■ **ЗАДАНИЯ**:
(1) Повторите дословно отрывок из рассказа о детстве Северянина от «И он начинает» до «смерти — родственникам генерала.».
(2) Подхватите рассказ о детстве Северянина и продолжите его сразу после последнего предложения.

■ **ФРАГМЕНТ ТЕКСТА**:
___
И он начинает рассказ о своем детстве. Очень счастливом, «золотом детстве» — зимой в Петербурге, летом в имении, и о катастрофе, завершившей его. В катастрофе я не совсем разобралась, не все в ней поняла, но переспрашивать его я не решаюсь. Не ручаюсь, что это все так именно и было. По его словам, его мать, молодая жена старого генерала, очень рано овдовела. Генерал — ревнивый старик — оставил завещание, по которому все его большое состояние в случае, если его вдова снова выйдет замуж, переходит их маленькой дочери, а в случае ее смерти — родственникам генерала.

— Что же, погоревала она немного, как полагается, но, конечно, захотелось ей любви. Вот и решила она выйти замуж за поручика, давнишнего ее молодого поклонника, постоянно бывавшего еще при муже-генерале в их доме. Девочка была к нему сильно привязана, и он к ней. Все было, как нельзя лучше. Все любили друг друга и были счастливы. О завещании и не вспомнили — дочка обожала мать и считала ее, а не себя хозяйкой петербургского дома, имения и денег. Так прошло несколько счастливых лет, во время которых, к общей радости, и я успел родиться. Девочка была уже подростком. И вдруг она заболевает менингитом и умирает в три дня. Мать чуть не помешалась от горя. Но тут на нас обрушился новый удар — нотариус объявил ей, что она должна покинуть свою квартиру, так как и дом, и имение, и капитал принадлежали дочери и переходят к родственникам генерала. Так моя мать все сразу и потеряла, и настало бедственное существование на жалкие гроши жалования поручика Лотарева. Родственники покойного генерала обобрали ее до ниточки. Северянин тяжело вздыхает.
___
■ **ИЗВЛЕЧЁННЫЕ ДАННЫЕ**:
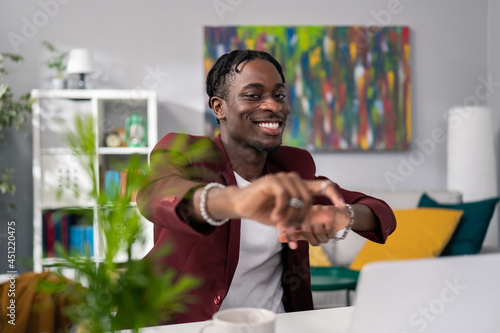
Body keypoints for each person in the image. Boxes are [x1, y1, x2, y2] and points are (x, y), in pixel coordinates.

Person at [136, 49, 396, 324]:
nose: (273, 105)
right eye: (253, 95)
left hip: (276, 324)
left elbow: (380, 212)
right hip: (190, 326)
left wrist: (343, 216)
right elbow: (155, 193)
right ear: (218, 107)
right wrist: (235, 201)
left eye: (279, 95)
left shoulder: (293, 167)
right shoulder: (187, 152)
___
■ **ОТВЕТЫ ПО ПОРЯДКУ**:
(1)
И он начинает рассказ о своем детстве. Очень счастливом, «золотом детстве» — зимой в Петербурге, летом в имении, и о катастрофе, завершившей его. В катастрофе я не совсем разобралась, не все в ней поняла, но переспрашивать его я не решаюсь. Не ручаюсь, что это все так именно и было. По его словам, его мать, молодая жена старого генерала, очень рано овдовела. Генерал — ревнивый старик — оставил завещание, по которому все его большое состояние в случае, если его вдова снова выйдет замуж, переходит их маленькой дочери, а в случае ее смерти — родственникам генерала.

(2)
— Да, много горя мы тогда с мамашей хлебнули. Пожалуй, не меньше, чем я теперь. Постыдное, тяжелое начало жизни. Постыдный, тяжелый конец. Сколько страданий и унижений. От них вся душа в ссадинах, синяках и кровоподтеках. Судьба тогда била и теперь бьет меня в морду, как в бубен, и не только в морду, но и в душу. А ведь душа у меня гордячка, неженка, небожительница. Каково ей? Понимаете ли вы?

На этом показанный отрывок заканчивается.